What We’re Looking For:
- Proven experience leading information security programs in a scaling or high-change environment.
- Deep understanding of regulatory standards (ISO 27001, NIS2, NIST CSF 2.0, PCI DSS, GDPR) and security frameworks.
- Strong understanding of modern cyber controls: IAM, endpoint security, vulnerability management, cloud security, logging, monitoring, and secure delivery practices.
- Experience managing outsourced security services (MDR/SOC) and vendors.
- Strong leadership, influence, and stakeholder management skills within a matrix delivery model.
- Ability to operate at both strategic and hands-on levels.
Desirable: CISSP, CISM, CISA, or relevant cloud/security technical certifications.

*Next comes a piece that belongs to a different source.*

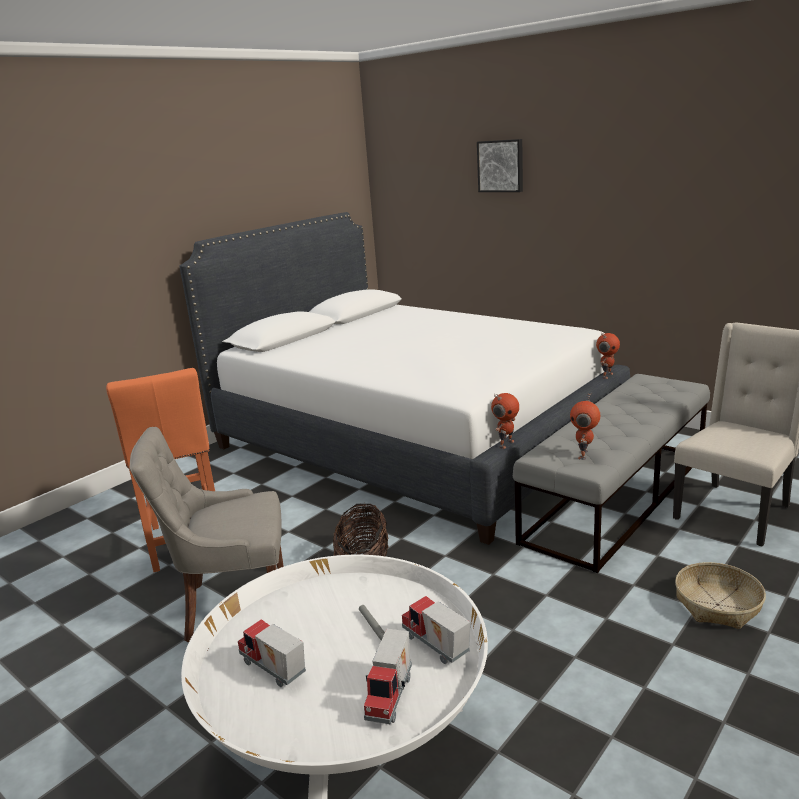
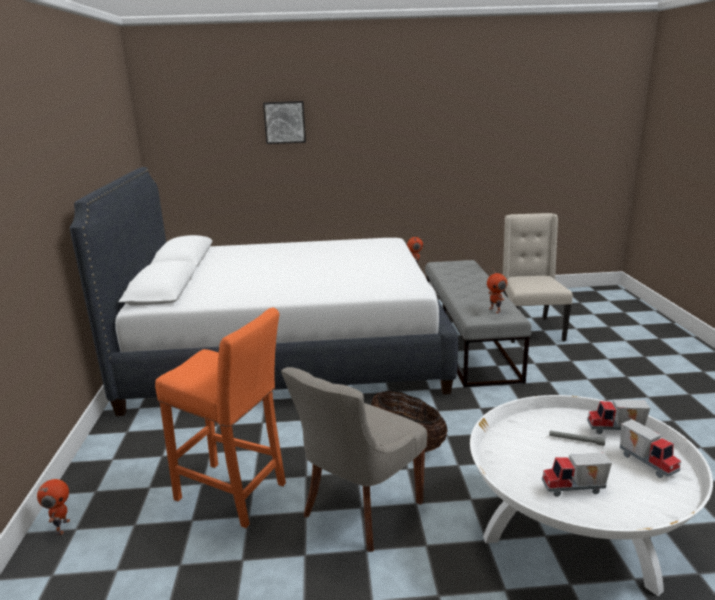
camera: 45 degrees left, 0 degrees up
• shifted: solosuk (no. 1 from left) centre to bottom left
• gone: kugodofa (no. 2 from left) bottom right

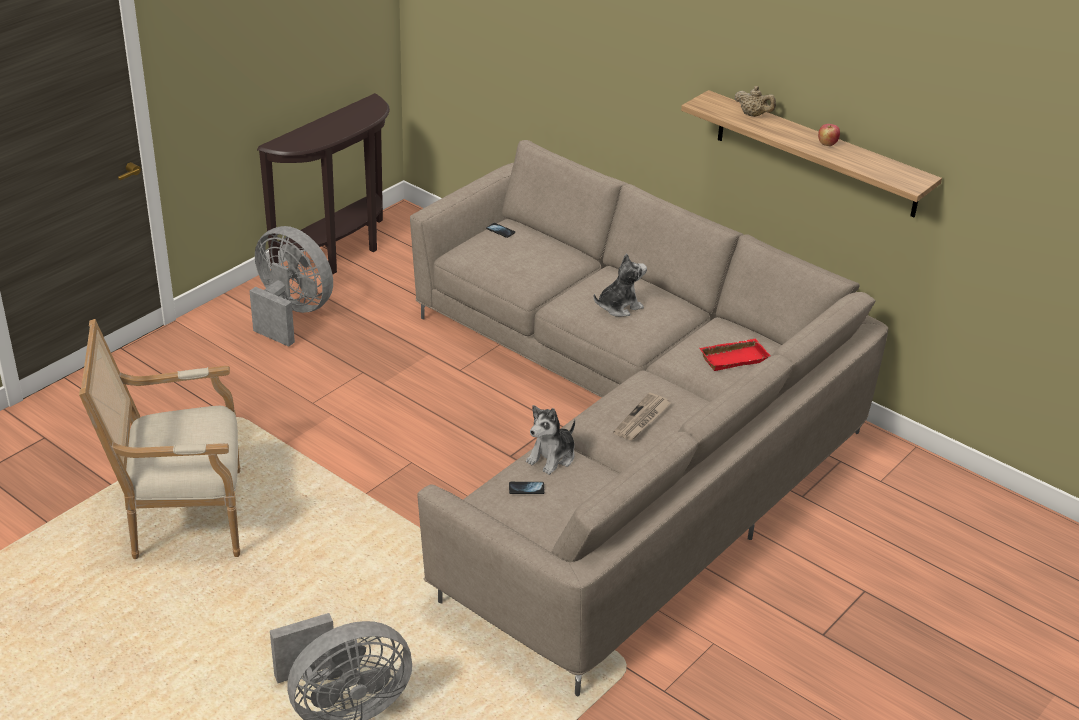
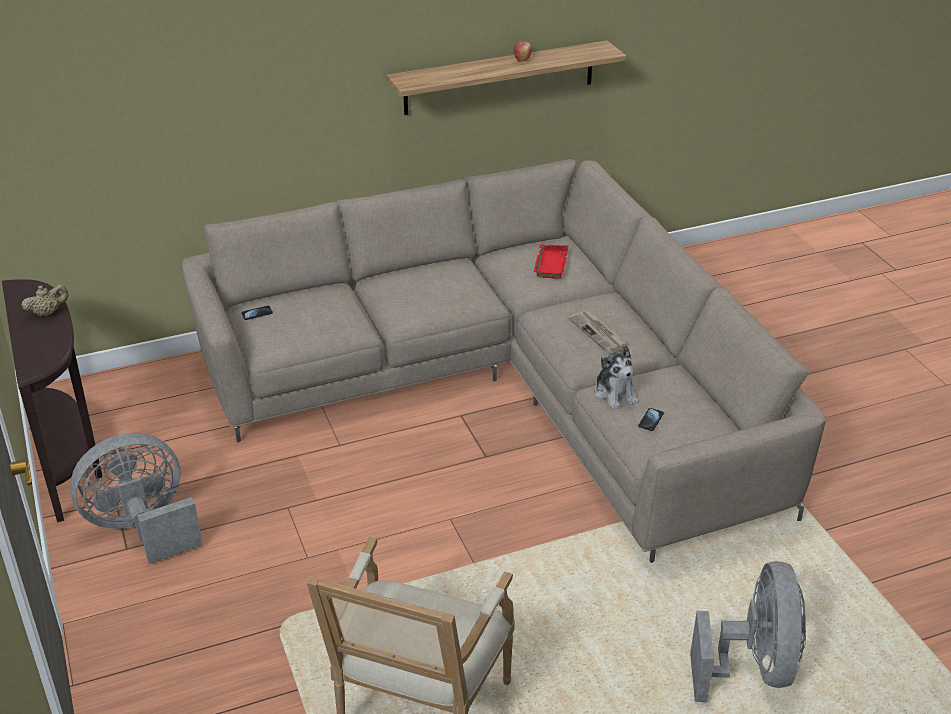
camera: 60 degrees left, 0 degrees up
• shifted:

Head of Information Security employer: CyberNorth
Contact Detail:
CyberNorth Recruiting Team
StudySmarter Expert Advice 🤫
We think this is how you could land Head of Information Security
✨Tip Number 1
Network like a pro! Get out there and connect with folks in the cybersecurity field. Attend industry events, webinars, or even local meetups. You never know who might have the inside scoop on job openings or can put in a good word for you.
✨Tip Number 2
Show off your skills! Create a portfolio or a personal website where you can showcase your projects, achievements, and any relevant certifications. This is a great way to demonstrate your expertise in information security and make a lasting impression.
✨Tip Number 3
Prepare for interviews by brushing up on your knowledge of NIST CSF 2.0 and other regulatory standards. Be ready to discuss how you've implemented security frameworks in past roles. We want to see your hands-on experience shine through!
✨Tip Number 4
Don’t forget to apply through our website! It’s the best way to ensure your application gets seen by the right people. Plus, it shows you’re genuinely interested in joining our team and contributing to our mission in information security.
We think you need these skills to ace Head of Information Security
Some tips for your application 🫡
Tailor Your CV: Make sure your CV speaks directly to the job description. Highlight your experience with NIST CSF 2.0 and any relevant security frameworks. We want to see how your skills align with what we're looking for!

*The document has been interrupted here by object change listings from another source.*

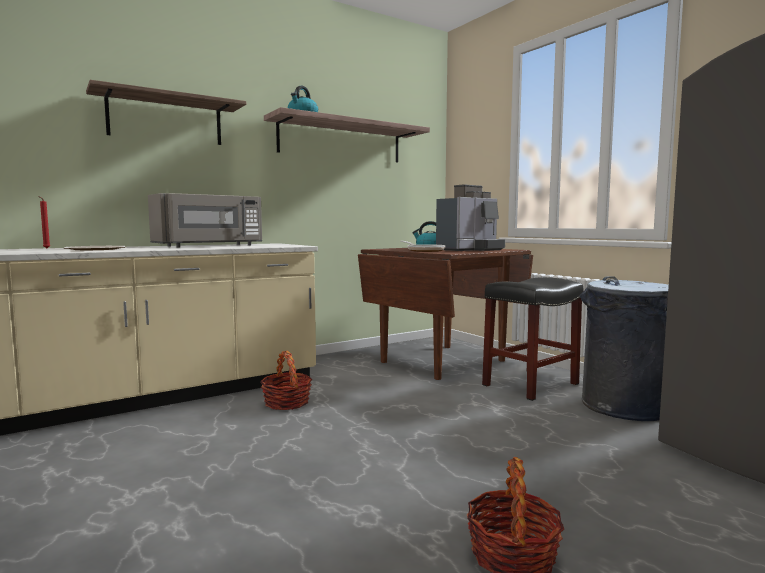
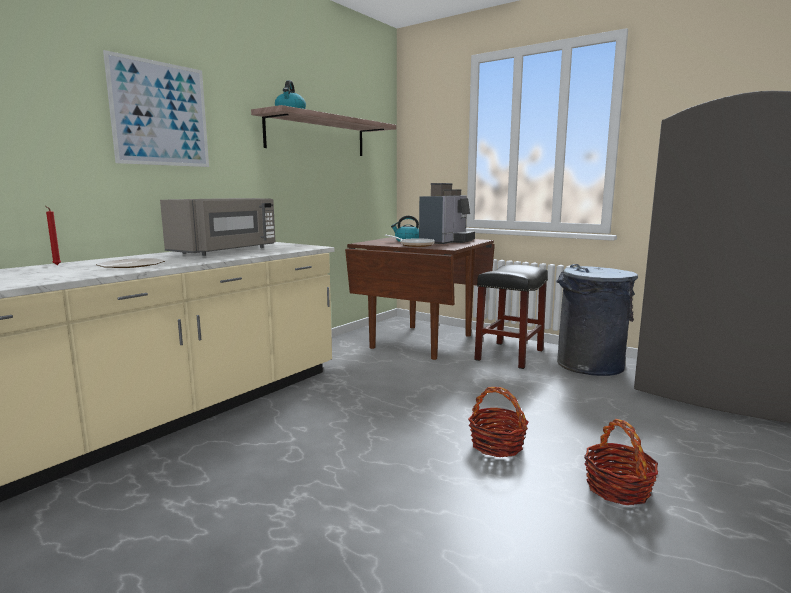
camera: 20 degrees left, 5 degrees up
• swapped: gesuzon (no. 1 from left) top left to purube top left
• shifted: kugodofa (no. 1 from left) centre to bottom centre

Craft a Compelling Cover Letter: Your cover letter is your chance to shine! Use it to explain why you're passionate about information security and how you can lead our security strategy. Keep it engaging and personal, so we get a sense of who you are.

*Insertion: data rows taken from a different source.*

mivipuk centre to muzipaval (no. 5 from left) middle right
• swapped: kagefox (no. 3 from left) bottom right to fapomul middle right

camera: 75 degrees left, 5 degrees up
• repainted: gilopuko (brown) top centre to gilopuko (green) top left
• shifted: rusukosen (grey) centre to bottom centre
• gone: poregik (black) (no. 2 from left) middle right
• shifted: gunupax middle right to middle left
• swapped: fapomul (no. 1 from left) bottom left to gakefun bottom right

Showcase Your Leadership Skills: Since this role involves leading a team, make sure to highlight your leadership experience. Share examples of how you've managed teams or projects in the past, especially in high-change environments. We love seeing that hands-on approach!
Apply Through Our Website: We encourage you to apply through our website for a smoother process. It helps us keep track of applications and ensures you don’t miss out on any important updates. Plus, it’s super easy!
How to prepare for a job interview at CyberNorth
✨Know Your Frameworks
Make sure you’re well-versed in NIST CSF 2.0 and other relevant standards like ISO 27001 and GDPR. Brush up on how these frameworks apply to risk management and security controls, as you’ll need to demonstrate your understanding during the interview.
✨Showcase Your Leadership Skills
Prepare examples of how you've led information security initiatives in previous roles. Highlight your experience in managing teams and influencing stakeholders, especially in a hybrid environment where both governance and technical skills are crucial.
✨Be Ready for Technical Questions
Expect to dive into specifics about modern cyber controls such as IAM, endpoint security, and vulnerability management. Be prepared to discuss how you’ve implemented these controls and the outcomes of those initiatives.
✨Demonstrate Continuous Improvement Mindset
Talk about how you foster a culture of continuous improvement within your team. Share any experiences where you’ve developed security awareness programs or led incident response planning, showing that you’re proactive about enhancing security practices.